Une spiritualité à partir du plus pauvre (10)

Pour ma part, à force de vivre en milieu très démuni, j’ai appris à me rendre compte combien les infirmes, les aveugles, les handicapés y sont plus malheureux encore qu’ailleurs, y sont davantage sans défense.

Je ne pouvais pas ne pas affronter la question des estropiés, des paralytiques, des sourds-muets au temps de Jésus.

Les boiteux, les épileptiques, les handicapés mentaux dans les cités [très pauvres] m’ont alors servi de leçon et de guide. » 

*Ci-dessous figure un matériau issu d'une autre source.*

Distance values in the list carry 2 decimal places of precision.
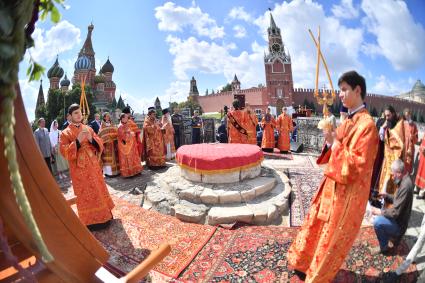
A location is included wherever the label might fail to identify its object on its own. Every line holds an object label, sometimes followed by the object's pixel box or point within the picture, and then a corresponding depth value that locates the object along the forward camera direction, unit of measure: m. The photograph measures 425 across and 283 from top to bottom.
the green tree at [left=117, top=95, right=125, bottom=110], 45.57
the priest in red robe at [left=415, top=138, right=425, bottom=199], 5.21
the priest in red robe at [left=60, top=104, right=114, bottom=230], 3.77
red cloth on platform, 5.04
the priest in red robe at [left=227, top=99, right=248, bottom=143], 8.96
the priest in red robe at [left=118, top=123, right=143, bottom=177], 6.90
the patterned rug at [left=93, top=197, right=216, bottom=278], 3.10
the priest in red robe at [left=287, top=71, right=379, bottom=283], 2.10
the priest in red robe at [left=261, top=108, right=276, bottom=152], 9.99
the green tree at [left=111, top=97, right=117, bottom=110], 44.13
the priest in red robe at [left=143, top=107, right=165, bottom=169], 7.86
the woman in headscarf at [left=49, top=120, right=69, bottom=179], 7.75
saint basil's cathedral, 44.44
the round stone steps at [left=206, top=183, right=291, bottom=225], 4.08
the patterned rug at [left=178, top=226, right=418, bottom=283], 2.73
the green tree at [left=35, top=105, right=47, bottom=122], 35.83
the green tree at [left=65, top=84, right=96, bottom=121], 32.81
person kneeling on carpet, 2.87
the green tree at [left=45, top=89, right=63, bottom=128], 33.41
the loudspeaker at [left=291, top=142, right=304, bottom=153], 10.12
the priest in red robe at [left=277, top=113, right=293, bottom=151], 9.79
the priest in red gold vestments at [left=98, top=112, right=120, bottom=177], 7.01
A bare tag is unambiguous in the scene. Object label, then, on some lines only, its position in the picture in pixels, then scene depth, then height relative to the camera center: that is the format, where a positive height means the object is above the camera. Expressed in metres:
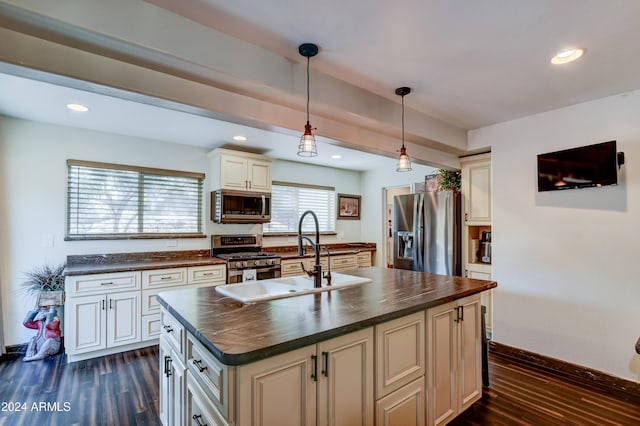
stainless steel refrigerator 3.80 -0.19
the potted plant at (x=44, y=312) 3.09 -0.95
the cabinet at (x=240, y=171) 4.04 +0.63
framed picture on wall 5.81 +0.21
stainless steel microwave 4.05 +0.15
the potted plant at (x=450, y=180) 4.09 +0.50
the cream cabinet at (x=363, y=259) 5.37 -0.73
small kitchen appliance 3.77 -0.37
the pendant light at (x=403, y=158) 2.49 +0.47
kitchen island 1.20 -0.65
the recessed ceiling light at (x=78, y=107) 2.79 +1.00
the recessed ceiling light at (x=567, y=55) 1.93 +1.03
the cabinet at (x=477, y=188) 3.66 +0.35
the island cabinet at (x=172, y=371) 1.59 -0.85
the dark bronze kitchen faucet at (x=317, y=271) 2.16 -0.37
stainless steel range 3.87 -0.51
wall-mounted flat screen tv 2.59 +0.44
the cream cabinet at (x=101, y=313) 2.98 -0.95
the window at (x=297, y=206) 5.04 +0.19
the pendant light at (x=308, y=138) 1.89 +0.51
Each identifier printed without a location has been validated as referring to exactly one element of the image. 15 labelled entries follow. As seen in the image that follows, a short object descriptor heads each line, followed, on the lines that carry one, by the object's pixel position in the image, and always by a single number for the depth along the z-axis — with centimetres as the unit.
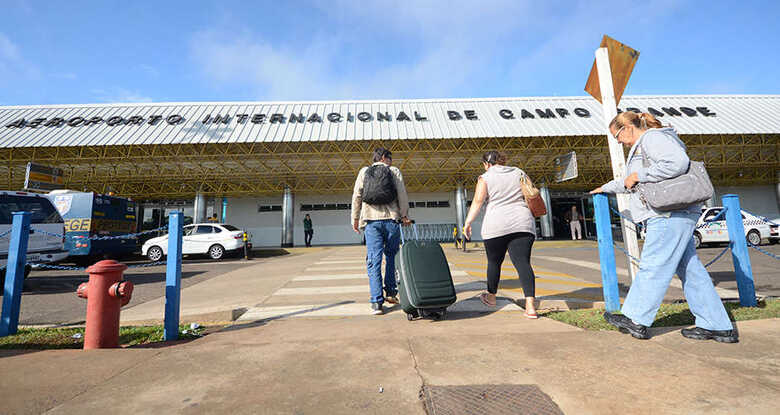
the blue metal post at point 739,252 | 283
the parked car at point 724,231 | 1119
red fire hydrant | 231
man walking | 328
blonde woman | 203
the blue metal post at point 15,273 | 280
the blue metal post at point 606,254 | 284
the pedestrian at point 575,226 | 1731
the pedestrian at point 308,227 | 1746
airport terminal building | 1644
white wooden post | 309
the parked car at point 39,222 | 648
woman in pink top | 290
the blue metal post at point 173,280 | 265
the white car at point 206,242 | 1109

Heureux vous les pauvres, p. 78-79.

 

Nous avons déjà parlé de la manière dont le père Joseph Wresinski lit les Evangiles. Mais il faut y revenir tant cet aspect est important pour toute sa spiritualité. Le père Joseph découvre une grande ressemblance entre sa propre expérience, celle des plus pauvres, et les Evangiles.

« Etre parmi ces familles [très pauvres, à Noisy-le-Grand] devint, pour moi, être dans la foule entourant Jésus. »

« Les plus pauvres m’aidèrent à approcher Jésus dans la foule de son temps. » [Heureux vous les pauvres, p. 65 et 61]

Pour le Père Joseph, l’expérience vécue de la grande pauvreté est le lieu de la rencontre avec le Christ, et deviendra le lieu de la lecture de l’Evangile.

La lecture chrétienne de l’Evangile, et de l’ensemble de la Bible, se fait à partir du Christ.
C’est le Christ qui fait disparaître le voile qui nous empêche de comprendre la parole de Dieu [voir la 2ème Lettre de Paul aux Corinthiens 3, 14-16].

Pour le Père Joseph, la clé de lecture a un accent très particulier : il lit l’Evangile à partir de la contemplation du Christ, Fils de Dieu fait homme de la misère.

Au sujet de cette lecture, on peut répéter ce qu’écrivait le Père Joseph :

« Il faut du temps pour nous transformer, pour changer de regard et nous purifier »   [Les pauvres sont l’Eglise, p. 238]

C’est-à-dire : contempler Jésus, à partir de la souffrance et de l’humiliation des plus pauvres du monde, entraîne le croyant à un voyage de grande ampleur :  Laisser se transformer le visage que nous avons de Dieu…

 Nous laisser enseigner, pas seulement ni d’abord par les sages et les instruits, mais par les petits et ceux à qui Jésus s’est pleinement identifié [Evangile de Matthieu 11, 25 ; 25, 31-46].

 Laisser l’Esprit Saint nous conduire « à l’intérieur de la vérité tout entière » [Evangile de Jean 16, 13], et reconnaître que cette vérité qu’est Jésus [Evangile de Jean 14, 6] n’est pas un savoir, n’est pas non plus une règle de conduite ou une doctrine…,  mais le Christ qui s’humilia jusqu’à subir la honte de la mort sur la croix des esclaves [voir Lettre de Paul aux Philippiens 2, 6-8].